Short exercise
Lay out every line of the data below as a JSON list of strings, one string per line, skipping blank lines. Leave out the pictures.

Saved entries
* BEGIN *
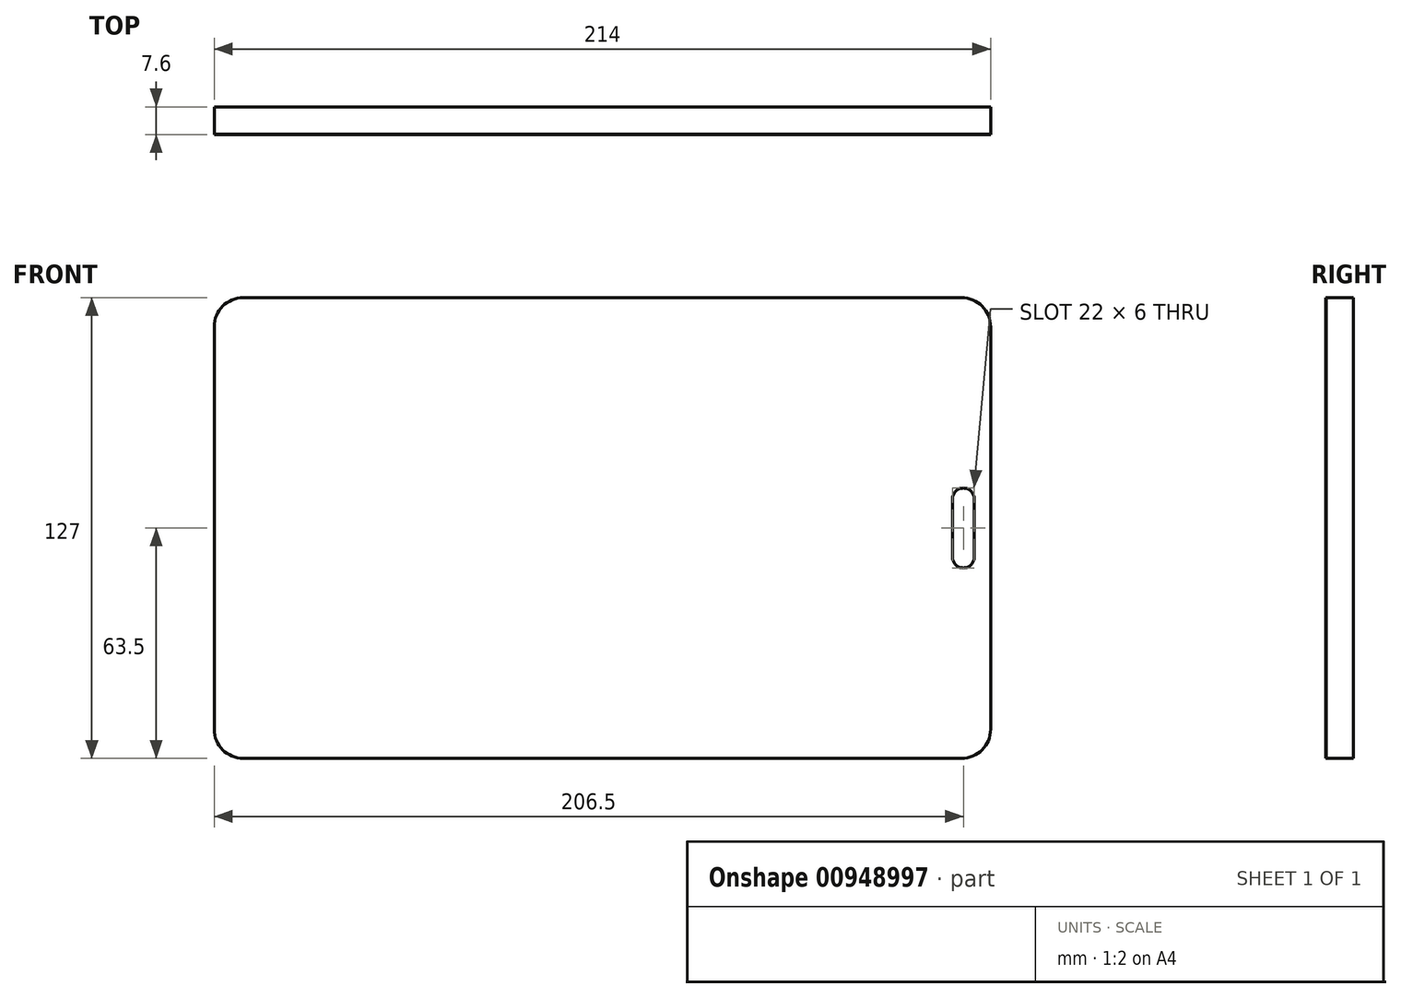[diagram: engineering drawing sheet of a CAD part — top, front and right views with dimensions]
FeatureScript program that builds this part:
annotation { "Feature Type Name" : "Feature", "Feature Type Description" : "" }
export const myFeature = defineFeature(function(context is Context, id is Id, definition is map)
    precondition{}
    {
        {
            var Q0;
            Q0=qCreatedBy(makeId("Front.planeOp"),FACE);
            var sketch = newSketch(context, id + "F0", { "sketchPlane" : qUnion([Q0])});
            skLineSegment(sketch, "E0.bottom", {"start": v(107, -63.5) * mm, "end": v(-107, -63.5) * mm});
            skLineSegment(sketch, "E0.top", {"start": v(107, 63.5) * mm, "end": v(-107, 63.5) * mm});
            skLineSegment(sketch, "E0.left", {"start": v(107, -63.5) * mm, "end": v(107, 63.5) * mm});
            skLineSegment(sketch, "E0.right", {"start": v(-107, -63.5) * mm, "end": v(-107, 63.5) * mm});
            skPoint(sketch, "E0.middle", {"position": v(0, 0) * mm});
            skSolve(sketch);
        }
        {
            var Q0;
            Q0 = qSketchRegion(id + "F0", true);
            extrude(context, id + "F1", {"entities" : qUnion([Q0]), "endBound" : BoundingType.SYMMETRIC, "depth" : 7.5 * mm, "offsetDistance" : 25 * mm});
        }
        {
            var Q0;
            Q0=makeQuery(id+"F1.opExtrude","SWEPT_EDGE",EDGE,{"disambiguationData":[OSD([sQuery(id+"F0.wireOp",EDGE,"E0.top"),sQuery(id+"F0.wireOp",EDGE,"E0.left")])]});
            var Q1;
            Q1=makeQuery(id+"F1.opExtrude","SWEPT_EDGE",EDGE,{"disambiguationData":[OSD([sQuery(id+"F0.wireOp",EDGE,"E0.bottom"),sQuery(id+"F0.wireOp",EDGE,"E0.left")])]});
            var Q2;
            Q2=makeQuery(id+"F1.opExtrude","SWEPT_EDGE",EDGE,{"disambiguationData":[OSD([sQuery(id+"F0.wireOp",EDGE,"E0.top"),sQuery(id+"F0.wireOp",EDGE,"E0.right")])]});
            var Q3;
            Q3=makeQuery(id+"F1.opExtrude","SWEPT_EDGE",EDGE,{"disambiguationData":[OSD([sQuery(id+"F0.wireOp",EDGE,"E0.bottom"),sQuery(id+"F0.wireOp",EDGE,"E0.right")])]});
            fillet(context, id + "F2", {"entities" : qUnion([Q0, Q1, Q2, Q3]), "radius" : 8 * mm, "tangentPropagation" : true, "allowEdgeOverflow" : false});
        }
        {
            var Q0;
            Q0=makeQuery(id+"F1.opExtrude","CAP_FACE",FACE,{"disambiguationData":[OSD([sQuery(id+"F0.wireOp",EDGE,"E0.bottom"),sQuery(id+"F0.wireOp",EDGE,"E0.top"),sQuery(id+"F0.wireOp",EDGE,"E0.left"),sQuery(id+"F0.wireOp",EDGE,"E0.right")])],"isStart":false});
            var sketch = newSketch(context, id + "F3", { "sketchPlane" : qUnion([Q0])});
            skLineSegment(sketch, "E1.0.0", {"start": v(107, -55.5) * mm, "end": v(107, 55.5) * mm});
            skArc(sketch, "E1.0.1", {"start": v(107, 55.5) * mm, "mid": v(104.66, 61.16) * mm, "end": v(99, 63.5) * mm});
            skLineSegment(sketch, "E1.0.2", {"start": v(99, 63.5) * mm, "end": v(-99, 63.5) * mm});
            skArc(sketch, "E1.0.3", {"start": v(-99, 63.5) * mm, "mid": v(-104.66, 61.16) * mm, "end": v(-107, 55.5) * mm});
            skLineSegment(sketch, "E1.0.4", {"start": v(-107, 55.5) * mm, "end": v(-107, -55.5) * mm});
            skArc(sketch, "E1.0.5", {"start": v(-107, -55.5) * mm, "mid": v(-104.66, -61.16) * mm, "end": v(-99, -63.5) * mm});
            skLineSegment(sketch, "E1.0.6", {"start": v(-99, -63.5) * mm, "end": v(99, -63.5) * mm});
            skArc(sketch, "E1.0.7", {"start": v(99, -63.5) * mm, "mid": v(104.66, -61.16) * mm, "end": v(107, -55.5) * mm});
            skLineSegment(sketch, "E2.bottom", {"start": v(-92, 58.5) * mm, "end": v(92, 58.5) * mm});
            skLineSegment(sketch, "E2.top", {"start": v(-92, -58.5) * mm, "end": v(92, -58.5) * mm});
            skLineSegment(sketch, "E2.left", {"start": v(-92, 58.5) * mm, "end": v(-92, -58.5) * mm});
            skLineSegment(sketch, "E2.right", {"start": v(92, 58.5) * mm, "end": v(92, -58.5) * mm});
            skPoint(sketch, "E2.middle", {"position": v(0, 0) * mm});
            skLineSegment(sketch, "E3", {"start": v(92, 0) * mm, "end": v(107, 0) * mm, "construction": true});
            skPoint(sketch, "E4", {"position": v(99.5, 0) * mm});
            skLineSegment(sketch, "E5", {"start": v(99.5, -8) * mm, "end": v(99.5, 8) * mm, "construction": true});
            skArc(sketch, "E6.0.startCap", {"start": v(102.5, -8) * mm, "mid": v(99.5, -11) * mm, "end": v(96.5, -8) * mm});
            skArc(sketch, "E6.0.endCap", {"start": v(96.5, 8) * mm, "mid": v(99.5, 11) * mm, "end": v(102.5, 8) * mm});
            skLineSegment(sketch, "E6.0.left", {"start": v(96.5, -8) * mm, "end": v(96.5, 8) * mm});
            skLineSegment(sketch, "E6.0.right", {"start": v(102.5, -8) * mm, "end": v(102.5, 8) * mm});
            skCircle(sketch, "E7", {"center": v(-101, 46.5) * mm, "radius": 1.5 * mm});
            skCircle(sketch, "E8", {"center": v(-102, 14.5) * mm, "radius": 1.3 * mm});
            skSolve(sketch);
        }
        {
            var Q0;
            Q0=makeQuery(id+"F3.imprint","IMPRINT",FACE,{"disambiguationData":[TD([[makeQuery(id+"F3.imprint","IMPRINT",EDGE,{"derivedFrom":sQuery(id+"F3.wireOp",EDGE,"E6.0.startCap")}),-1.0]])]});
            var Q1;
            Q1=makeQuery(id+"F3.imprint","IMPRINT",FACE,{"disambiguationData":[TD([[makeQuery(id+"F3.imprint","IMPRINT",EDGE,{"derivedFrom":sQuery(id+"F3.wireOp",EDGE,"E2.bottom")}),-1.0]])]});
            var Q2;
            Q2=makeQuery(id+"F3.imprint","IMPRINT",FACE,{"disambiguationData":[TD([[makeQuery(id+"F3.imprint","IMPRINT",EDGE,{"derivedFrom":sQuery(id+"F3.wireOp",EDGE,"E8")}),1.0]])]});
            var Q3;
            Q3=makeQuery(id+"F3.imprint","IMPRINT",FACE,{"disambiguationData":[TD([[makeQuery(id+"F3.imprint","IMPRINT",EDGE,{"derivedFrom":sQuery(id+"F3.wireOp",EDGE,"E7")}),1.0]])]});
            extrude(context, id + "F4", {"entities" : qUnion([Q0, Q1, Q2, Q3]), "depth" : .1 * mm, "offsetDistance" : 25 * mm});
        }
    });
* END *
Answer to this problem
[
  "[diagram: engineering drawing sheet of a CAD part — top, front and right views with dimensions]",
  "FeatureScript program that builds this part:",
  "annotation { \"Feature Type Name\" : \"Feature\", \"Feature Type Description\" : \"\" }",
  "export const myFeature = defineFeature(function(context is Context, id is Id, definition is map)",
  "    precondition{}",
  "    {",
  "        {",
  "            var Q0;",
  "            Q0=qCreatedBy(makeId(\"Front.planeOp\"),FACE);",
  "            var sketch = newSketch(context, id + \"F0\", { \"sketchPlane\" : qUnion([Q0])});",
  "            skLineSegment(sketch, \"E0.bottom\", {\"start\": v(107, -63.5) * mm, \"end\": v(-107, -63.5) * mm});",
  "            skLineSegment(sketch, \"E0.top\", {\"start\": v(107, 63.5) * mm, \"end\": v(-107, 63.5) * mm});",
  "            skLineSegment(sketch, \"E0.left\", {\"start\": v(107, -63.5) * mm, \"end\": v(107, 63.5) * mm});",
  "            skLineSegment(sketch, \"E0.right\", {\"start\": v(-107, -63.5) * mm, \"end\": v(-107, 63.5) * mm});",
  "            skPoint(sketch, \"E0.middle\", {\"position\": v(0, 0) * mm});",
  "            skSolve(sketch);",
  "        }",
  "        {",
  "            var Q0;",
  "            Q0 = qSketchRegion(id + \"F0\", true);",
  "            extrude(context, id + \"F1\", {\"entities\" : qUnion([Q0]), \"endBound\" : BoundingType.SYMMETRIC, \"depth\" : 7.5 * mm, \"offsetDistance\" : 25 * mm});",
  "        }",
  "        {",
  "            var Q0;",
  "            Q0=makeQuery(id+\"F1.opExtrude\",\"SWEPT_EDGE\",EDGE,{\"disambiguationData\":[OSD([sQuery(id+\"F0.wireOp\",EDGE,\"E0.top\"),sQuery(id+\"F0.wireOp\",EDGE,\"E0.left\")])]});",
  "            var Q1;",
  "            Q1=makeQuery(id+\"F1.opExtrude\",\"SWEPT_EDGE\",EDGE,{\"disambiguationData\":[OSD([sQuery(id+\"F0.wireOp\",EDGE,\"E0.bottom\"),sQuery(id+\"F0.wireOp\",EDGE,\"E0.left\")])]});",
  "            var Q2;",
  "            Q2=makeQuery(id+\"F1.opExtrude\",\"SWEPT_EDGE\",EDGE,{\"disambiguationData\":[OSD([sQuery(id+\"F0.wireOp\",EDGE,\"E0.top\"),sQuery(id+\"F0.wireOp\",EDGE,\"E0.right\")])]});",
  "            var Q3;",
  "            Q3=makeQuery(id+\"F1.opExtrude\",\"SWEPT_EDGE\",EDGE,{\"disambiguationData\":[OSD([sQuery(id+\"F0.wireOp\",EDGE,\"E0.bottom\"),sQuery(id+\"F0.wireOp\",EDGE,\"E0.right\")])]});",
  "            fillet(context, id + \"F2\", {\"entities\" : qUnion([Q0, Q1, Q2, Q3]), \"radius\" : 8 * mm, \"tangentPropagation\" : true, \"allowEdgeOverflow\" : false});",
  "        }",
  "        {",
  "            var Q0;",
  "            Q0=makeQuery(id+\"F1.opExtrude\",\"CAP_FACE\",FACE,{\"disambiguationData\":[OSD([sQuery(id+\"F0.wireOp\",EDGE,\"E0.bottom\"),sQuery(id+\"F0.wireOp\",EDGE,\"E0.top\"),sQuery(id+\"F0.wireOp\",EDGE,\"E0.left\"),sQuery(id+\"F0.wireOp\",EDGE,\"E0.right\")])],\"isStart\":false});",
  "            var sketch = newSketch(context, id + \"F3\", { \"sketchPlane\" : qUnion([Q0])});",
  "            skLineSegment(sketch, \"E1.0.0\", {\"start\": v(107, -55.5) * mm, \"end\": v(107, 55.5) * mm});",
  "            skArc(sketch, \"E1.0.1\", {\"start\": v(107, 55.5) * mm, \"mid\": v(104.66, 61.16) * mm, \"end\": v(99, 63.5) * mm});",
  "            skLineSegment(sketch, \"E1.0.2\", {\"start\": v(99, 63.5) * mm, \"end\": v(-99, 63.5) * mm});",
  "            skArc(sketch, \"E1.0.3\", {\"start\": v(-99, 63.5) * mm, \"mid\": v(-104.66, 61.16) * mm, \"end\": v(-107, 55.5) * mm});",
  "            skLineSegment(sketch, \"E1.0.4\", {\"start\": v(-107, 55.5) * mm, \"end\": v(-107, -55.5) * mm});",
  "            skArc(sketch, \"E1.0.5\", {\"start\": v(-107, -55.5) * mm, \"mid\": v(-104.66, -61.16) * mm, \"end\": v(-99, -63.5) * mm});",
  "            skLineSegment(sketch, \"E1.0.6\", {\"start\": v(-99, -63.5) * mm, \"end\": v(99, -63.5) * mm});",
  "            skArc(sketch, \"E1.0.7\", {\"start\": v(99, -63.5) * mm, \"mid\": v(104.66, -61.16) * mm, \"end\": v(107, -55.5) * mm});",
  "            skLineSegment(sketch, \"E2.bottom\", {\"start\": v(-92, 58.5) * mm, \"end\": v(92, 58.5) * mm});",
  "            skLineSegment(sketch, \"E2.top\", {\"start\": v(-92, -58.5) * mm, \"end\": v(92, -58.5) * mm});",
  "            skLineSegment(sketch, \"E2.left\", {\"start\": v(-92, 58.5) * mm, \"end\": v(-92, -58.5) * mm});",
  "            skLineSegment(sketch, \"E2.right\", {\"start\": v(92, 58.5) * mm, \"end\": v(92, -58.5) * mm});",
  "            skPoint(sketch, \"E2.middle\", {\"position\": v(0, 0) * mm});",
  "            skLineSegment(sketch, \"E3\", {\"start\": v(92, 0) * mm, \"end\": v(107, 0) * mm, \"construction\": true});",
  "            skPoint(sketch, \"E4\", {\"position\": v(99.5, 0) * mm});",
  "            skLineSegment(sketch, \"E5\", {\"start\": v(99.5, -8) * mm, \"end\": v(99.5, 8) * mm, \"construction\": true});",
  "            skArc(sketch, \"E6.0.startCap\", {\"start\": v(102.5, -8) * mm, \"mid\": v(99.5, -11) * mm, \"end\": v(96.5, -8) * mm});",
  "            skArc(sketch, \"E6.0.endCap\", {\"start\": v(96.5, 8) * mm, \"mid\": v(99.5, 11) * mm, \"end\": v(102.5, 8) * mm});",
  "            skLineSegment(sketch, \"E6.0.left\", {\"start\": v(96.5, -8) * mm, \"end\": v(96.5, 8) * mm});",
  "            skLineSegment(sketch, \"E6.0.right\", {\"start\": v(102.5, -8) * mm, \"end\": v(102.5, 8) * mm});",
  "            skCircle(sketch, \"E7\", {\"center\": v(-101, 46.5) * mm, \"radius\": 1.5 * mm});",
  "            skCircle(sketch, \"E8\", {\"center\": v(-102, 14.5) * mm, \"radius\": 1.3 * mm});",
  "            skSolve(sketch);",
  "        }",
  "        {",
  "            var Q0;",
  "            Q0=makeQuery(id+\"F3.imprint\",\"IMPRINT\",FACE,{\"disambiguationData\":[TD([[makeQuery(id+\"F3.imprint\",\"IMPRINT\",EDGE,{\"derivedFrom\":sQuery(id+\"F3.wireOp\",EDGE,\"E6.0.startCap\")}),-1.0]])]});",
  "            var Q1;",
  "            Q1=makeQuery(id+\"F3.imprint\",\"IMPRINT\",FACE,{\"disambiguationData\":[TD([[makeQuery(id+\"F3.imprint\",\"IMPRINT\",EDGE,{\"derivedFrom\":sQuery(id+\"F3.wireOp\",EDGE,\"E2.bottom\")}),-1.0]])]});",
  "            var Q2;",
  "            Q2=makeQuery(id+\"F3.imprint\",\"IMPRINT\",FACE,{\"disambiguationData\":[TD([[makeQuery(id+\"F3.imprint\",\"IMPRINT\",EDGE,{\"derivedFrom\":sQuery(id+\"F3.wireOp\",EDGE,\"E8\")}),1.0]])]});",
  "            var Q3;",
  "            Q3=makeQuery(id+\"F3.imprint\",\"IMPRINT\",FACE,{\"disambiguationData\":[TD([[makeQuery(id+\"F3.imprint\",\"IMPRINT\",EDGE,{\"derivedFrom\":sQuery(id+\"F3.wireOp\",EDGE,\"E7\")}),1.0]])]});",
  "            extrude(context, id + \"F4\", {\"entities\" : qUnion([Q0, Q1, Q2, Q3]), \"depth\" : .1 * mm, \"offsetDistance\" : 25 * mm});",
  "        }",
  "    });"
]